*** PAGE TEXT
Into the shoes of James Cameron -"The Art of James Cameron" has reached Cannes

Enzo Ghico and Carlo Chatrian, the president and the director of the National Museum of Cinema in Torino were saying in May: "Our city has a very cosmopolitan touch due to the internatuonal events we are hosting like "The art of James Cameron". This exhibition has not only attracted a record number of international visitors but has also attracted the international press promoting the city worldwide."

 
And now this great exhibition has arrived to the French Riviera, and to the hub of the cinema, the city of Cannes. And so the famous Palais des Festivals, where annualy are taking place the Festival de Cannes and many other events related to the film industry, has opened its doors on July 17 for the official opening of the exhibit in presence of the lord mayor David Lisnard, Jean-Michel Arnaud, the president of the Palais des Festivals et des Congres, and the curator Kim Butts from the Avatar Alliance Foundation.
 
While the main actor, James Cameron was missing, he had a good excuse.
 
"He is apologising for not been here today, he works on Avatar 3" commented Kim Butts. She was also the one who came up wirh the idea to put together the exhibition while Cameron was rather thinking there might not be enough artefacts to present an exhibition to the world.
 
David Lisnard brought up the news that Cannes is planing to open its own museum of cinema, quite amazing news!
******
*** SOURCE INFORMATION
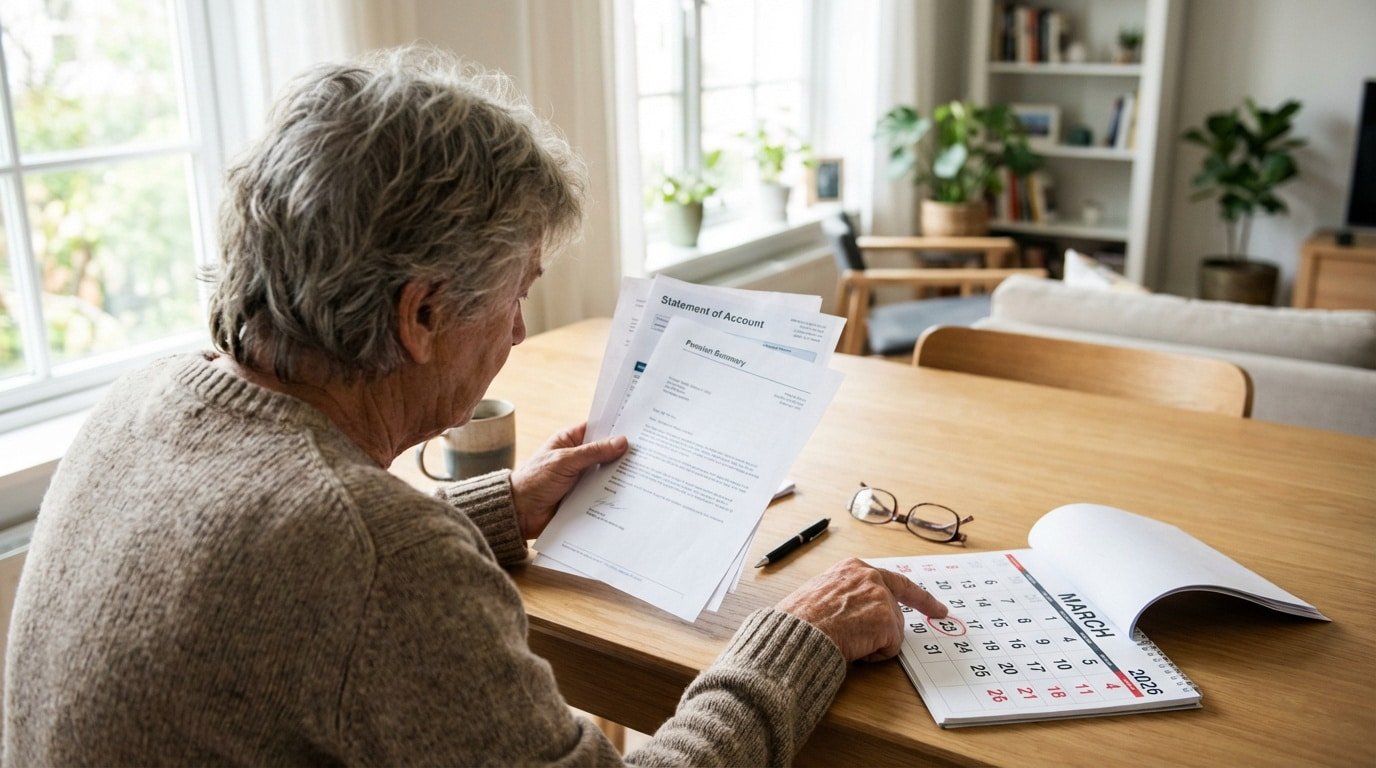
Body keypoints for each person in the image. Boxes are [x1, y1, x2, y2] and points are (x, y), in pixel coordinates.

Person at [2, 47, 945, 766]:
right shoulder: (379, 561)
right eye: (517, 292)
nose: (522, 334)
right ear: (421, 313)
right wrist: (796, 640)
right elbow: (354, 568)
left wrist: (503, 508)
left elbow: (287, 582)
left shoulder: (147, 398)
******
_INSTRUCTIONS_
- 1) From the article about the James Cameron exhibition, output the passage from "While the main" to "quite amazing news!" word for word.
- 2) According to the article about the James Cameron exhibition, on what date did the Palais des Festivals open its doors for the official opening of the exhibit?
- 3) Summarize the article about the James Cameron exhibition in two sentences.

_LIST OF SOLUTIONS_
- 1)
While the main actor, James Cameron was missing, he had a good excuse.
 
"He is apologising for not been here today, he works on Avatar 3" commented Kim Butts. She was also the one who came up wirh the idea to put together the exhibition while Cameron was rather thinking there might not be enough artefacts to present an exhibition to the world.
 
David Lisnard brought up the news that Cannes is planing to open its own museum of cinema, quite amazing news!

- 2) July 17

- 3) "The Art of James Cameron," an exhibition that drew a record number of international visitors in Torino, has opened at the Palais des Festivals in Cannes in the presence of mayor David Lisnard, Jean-Michel Arnaud and curator Kim Butts. James Cameron was absent because he was working on Avatar 3, and Lisnard announced that Cannes plans to open its own museum of cinema.